Elliot Lake Inquiry prompts soul searching
Catching a few minutes of the live video stream from the Elliot Lake Inquiry or reading the transcripts is fascinating and yet painful. Of particular interest to engineers are the hearings on June 6 and 7, when Robert H. Wood, the former...
Catching a few minutes of the live video stream from the Elliot Lake Inquiry or reading the transcripts is fascinating and yet painful. Of particular interest to engineers are the hearings on June 6 and 7, when Robert H. Wood, the former engineer and owner of M.R. Wright & Associates, is on the stand. Wood was the person who last inspected the Algo Centre mall and declared it sound.
We must wait for Justice Bélanger’s report to draw its conclusions about the whole mess that resulted in two deaths when the mall collapsed June 23, 2012. What we do know from the forensic NORR report is that the immediate cause of the collapse was the failure of a beam connection due to severe corrosion. We’ve seen the video that shows the car driving across the roof parking lot, the crease appearing in the road surface, then the ground beside it tumbling down. More recent footage showed the two female victims, one holding a shopping cart, chatting happily at the lottery ticket booth in the upper mall moments before their world caved in. This age of video surveillance certainly brings things home.

Recorded data
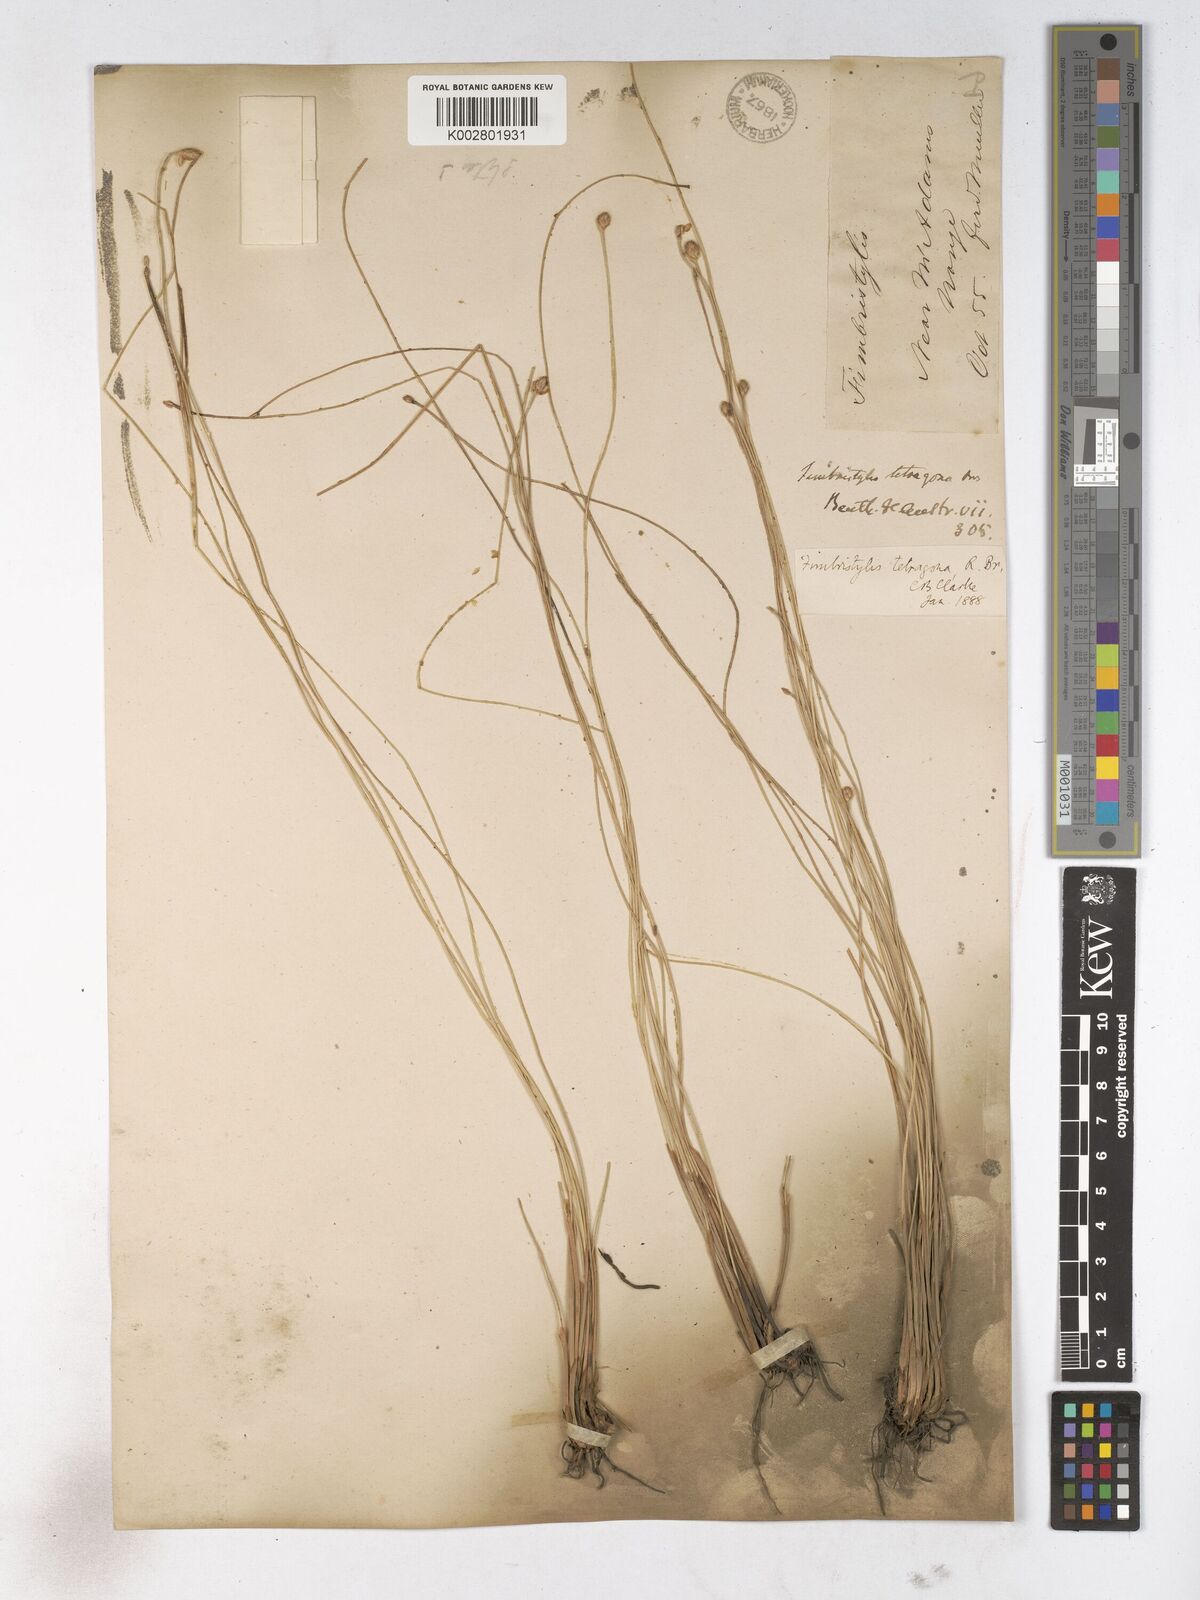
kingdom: Plantae
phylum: Tracheophyta
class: Liliopsida
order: Poales
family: Cyperaceae
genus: Fimbristylis
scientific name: Fimbristylis tetragona
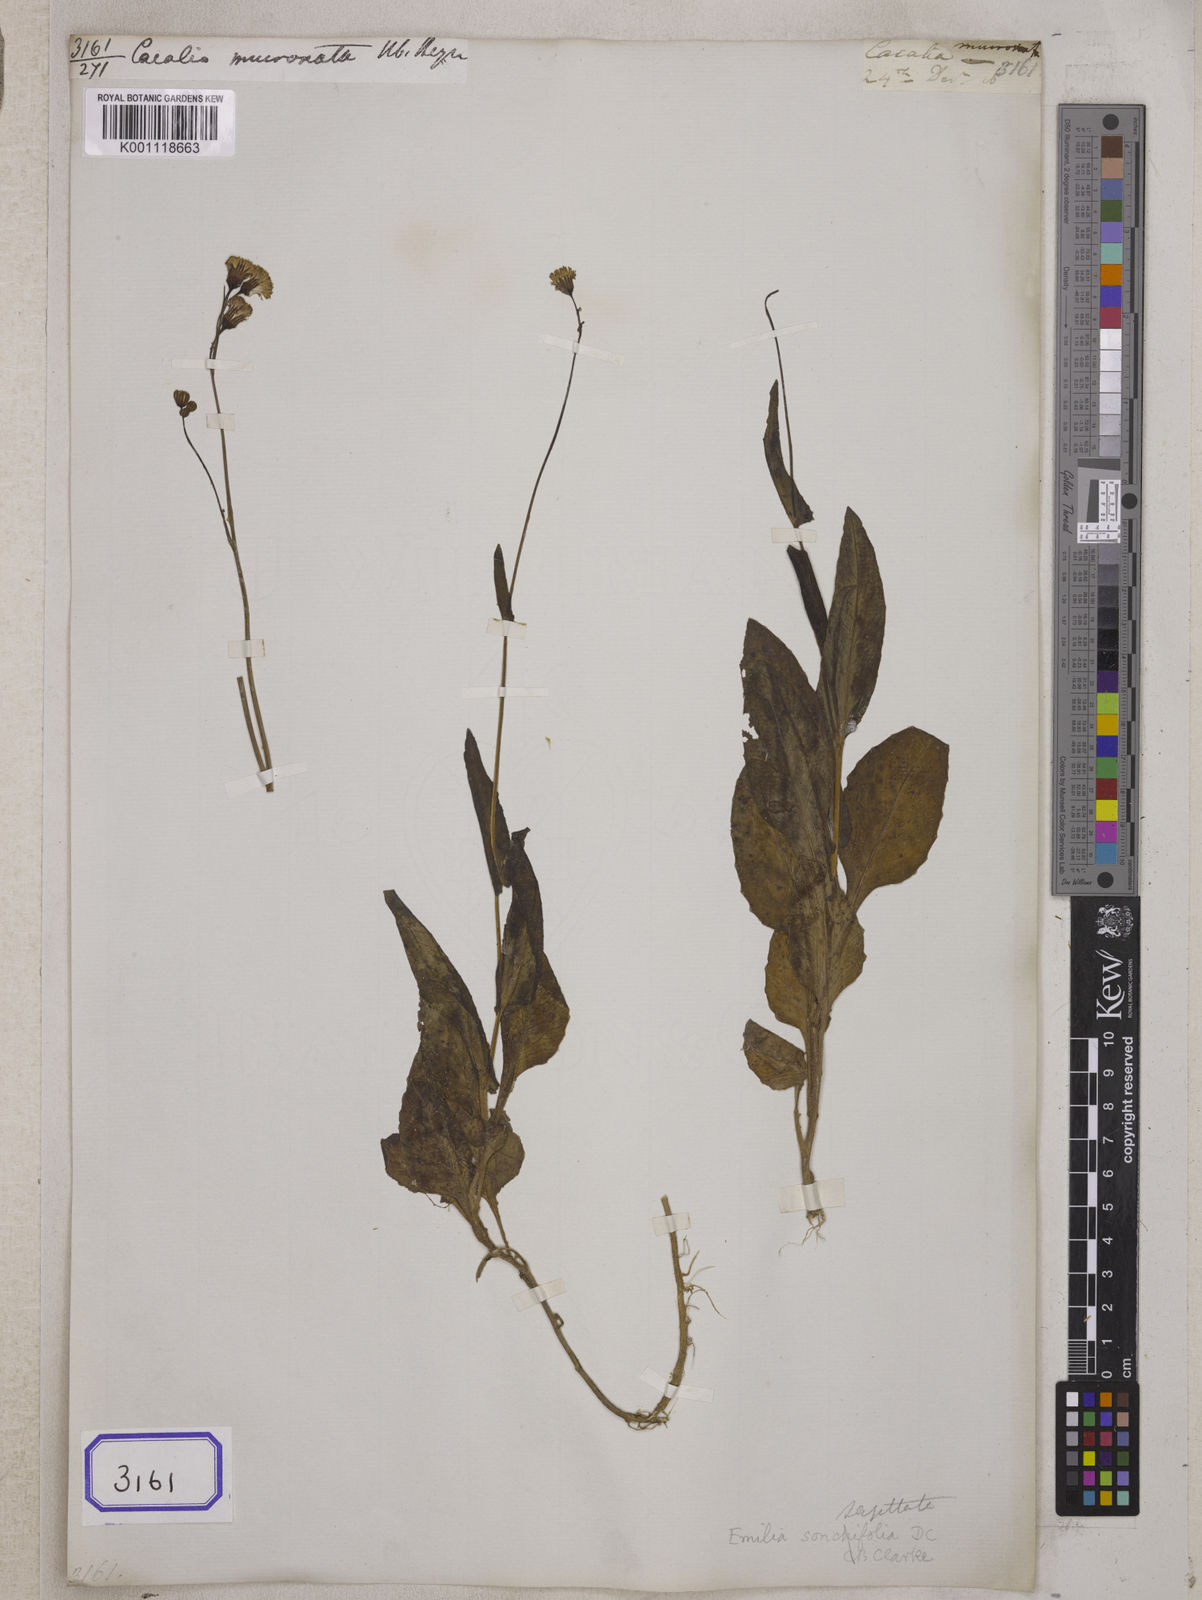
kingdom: Plantae
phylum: Tracheophyta
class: Magnoliopsida
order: Asterales
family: Asteraceae
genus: Emilia
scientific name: Emilia javanica
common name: Tassel-flower
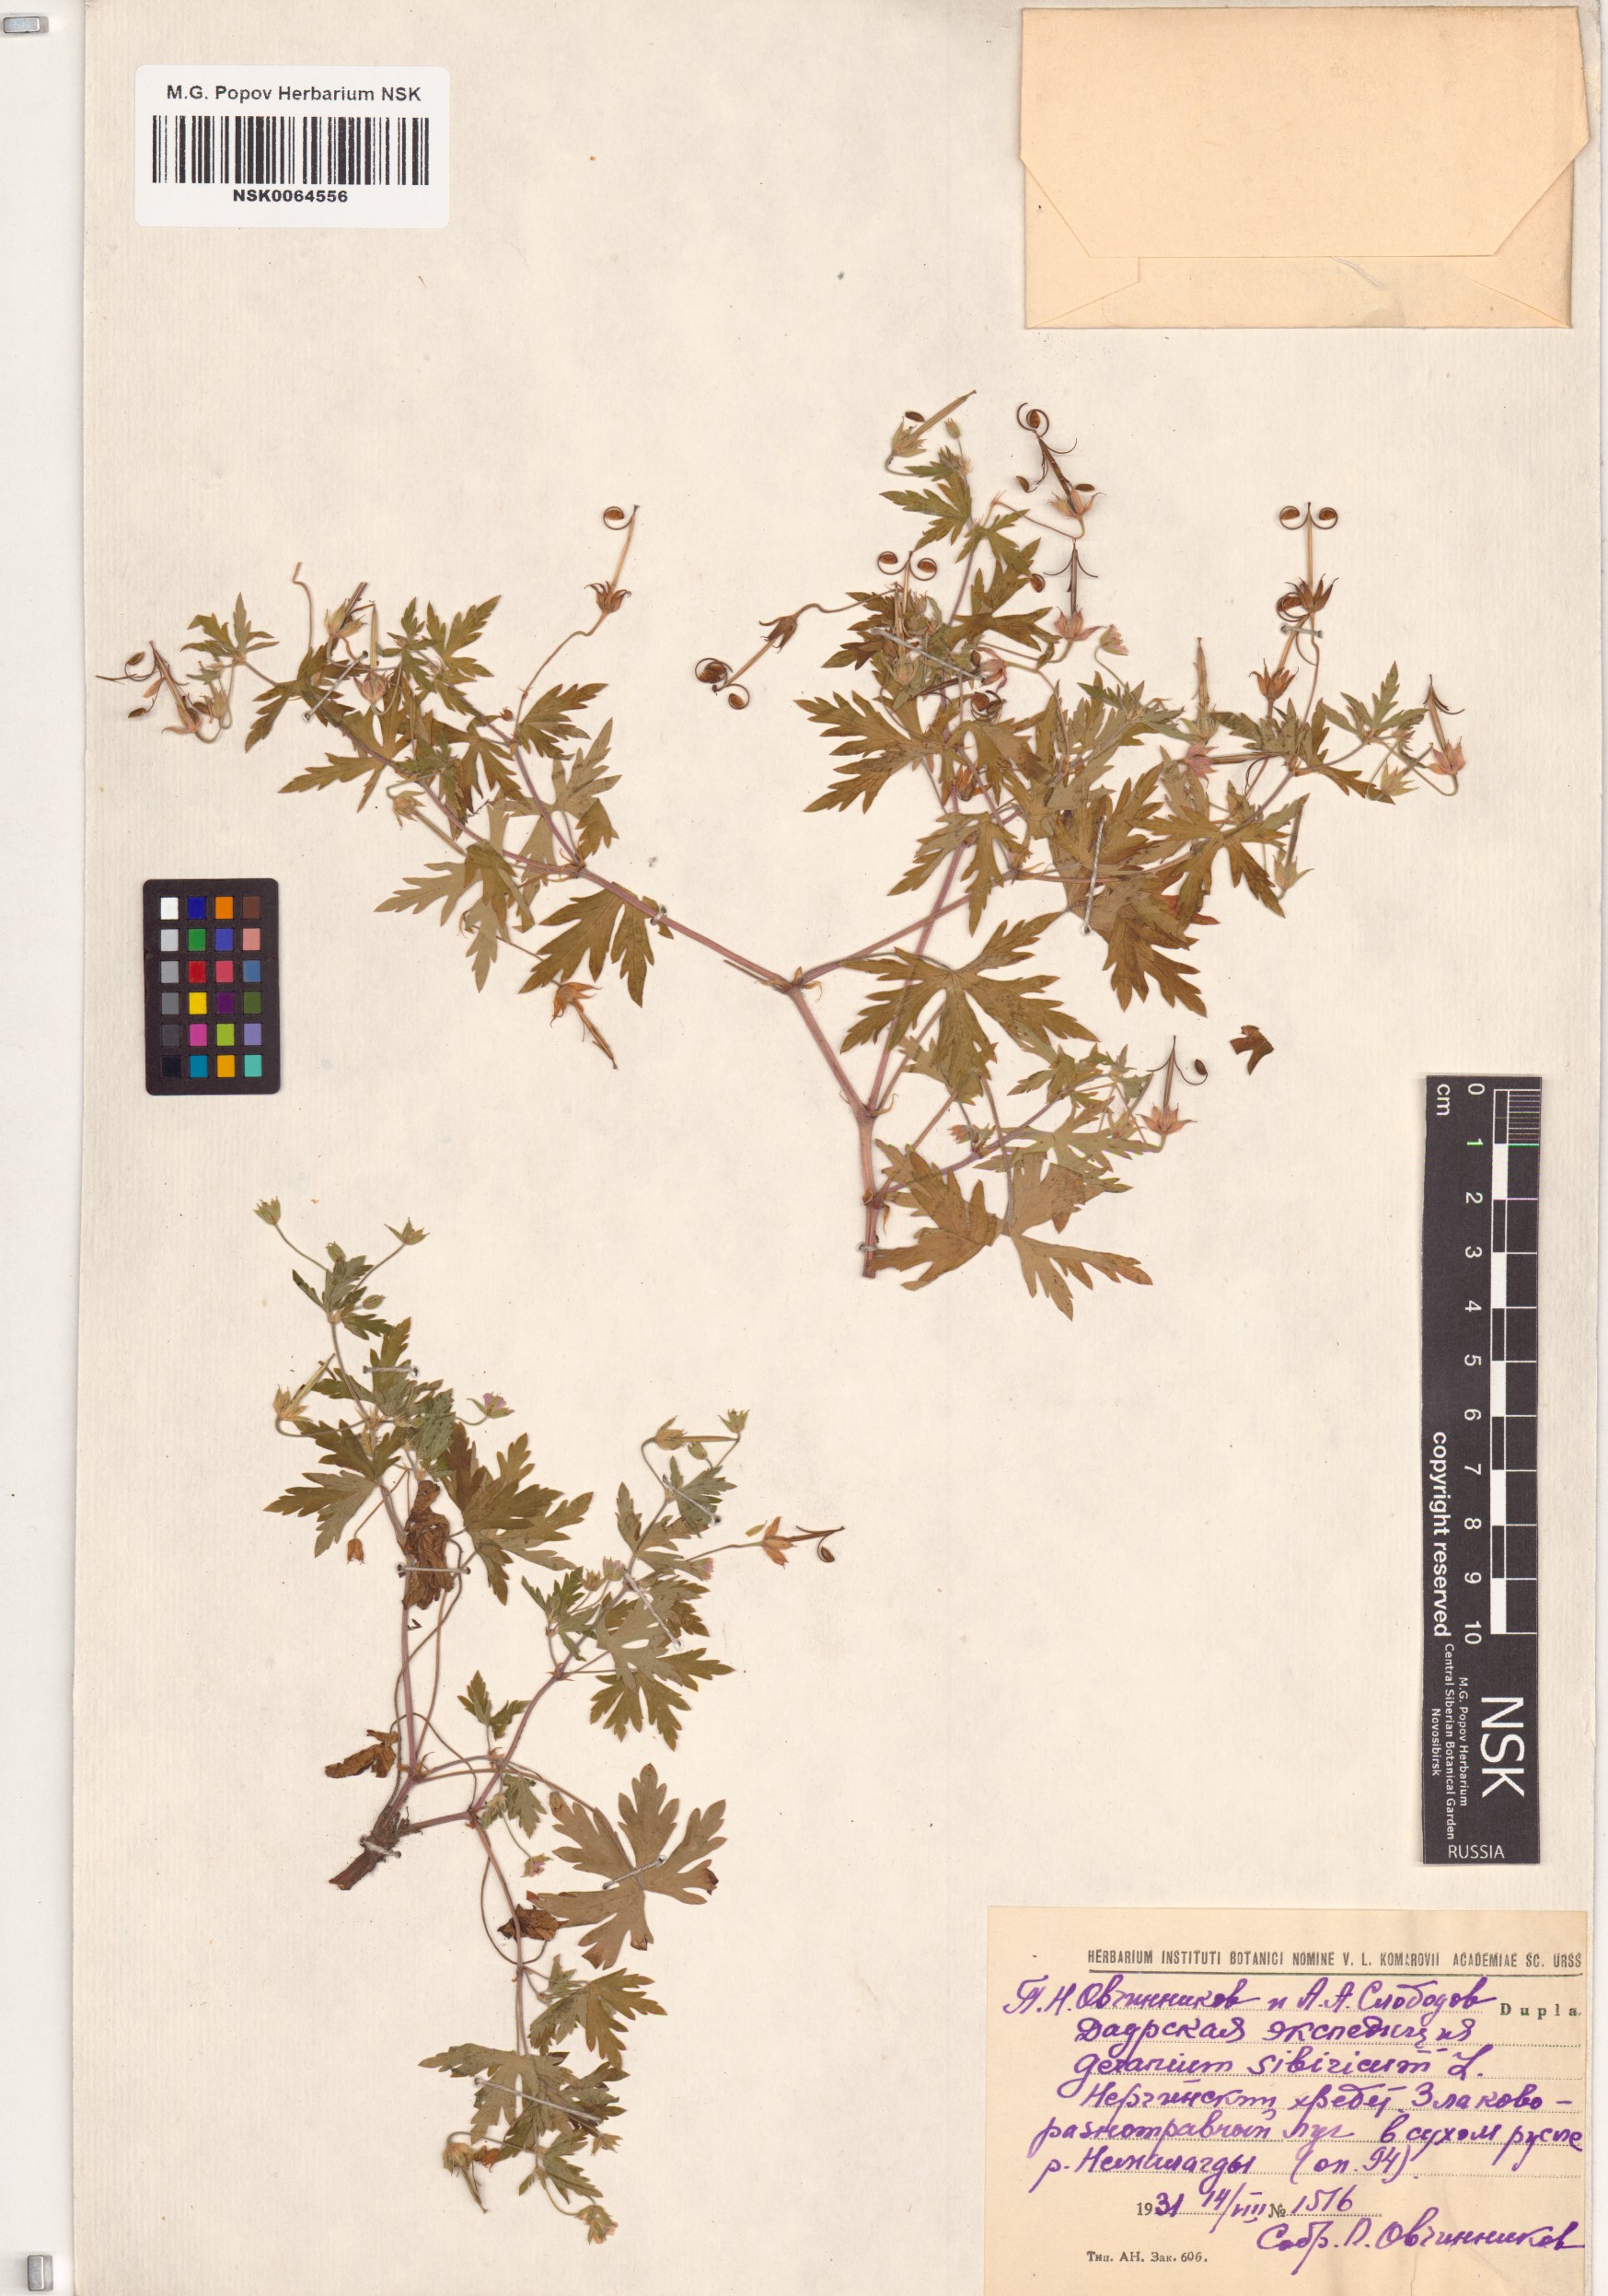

_CHALLENGE A_. Copy out the Elliot Lake Inquiry article word for word, everything from "Elliot Lake Inquiry prompts" down to "declared it sound.".
_CHALLENGE B_. Carry the Elliot Lake Inquiry article forward from its last sentence.

_EXPECTED ANSWER A_.
Elliot Lake Inquiry prompts soul searching
Catching a few minutes of the live video stream from the Elliot Lake Inquiry or reading the transcripts is fascinating and yet painful. Of particular interest to engineers are the hearings on June 6 and 7, when Robert H. Wood, the former...
Catching a few minutes of the live video stream from the Elliot Lake Inquiry or reading the transcripts is fascinating and yet painful. Of particular interest to engineers are the hearings on June 6 and 7, when Robert H. Wood, the former engineer and owner of M.R. Wright & Associates, is on the stand. Wood was the person who last inspected the Algo Centre mall and declared it sound.

_EXPECTED ANSWER B_.
But if we know what caused the collapse, the question of who is responsible is a lot more muddy. Wood was the last man at the scene, but the mall had been leaking chronically almost since it was built 30 years ago. Was it the original roof design that was at fault, with its hollow precast panels and concrete topping? Or was it partly the fault of the mall owners who didn’t fix the problems adequately, concerned about costs? The city issued an order to have the place fixed two years before the collapse, but soon backed off after receiving a report from M.R. Wright. When people who worked in the mall had concerns (things were so bad, the Zellers had tarps permanently hung from the ceiling), the Ministry of Labour gave them a 1-800 telephone number. You can see how things add up. Several engineering firms did inspections over the years. They wrote reports, and made recommendations, but to little avail.
Hoping to avoid a recurrence of the tragedy, Professional Engineers of Ontario has put some proposals to the Inquiry. They want to see a specialist designation for engineers doing structural inspections, similar to the Struct.Eng. instituted in British Columbia following the Save-On-Foods mall collapse in 1988. PEO also wants guidelines or requirements on how building inspections should be done. For example, they don’t want owners to be able to limit the scope of the work. They want timelines for when recommended work should be completed, and reports to be submitted to municipalities.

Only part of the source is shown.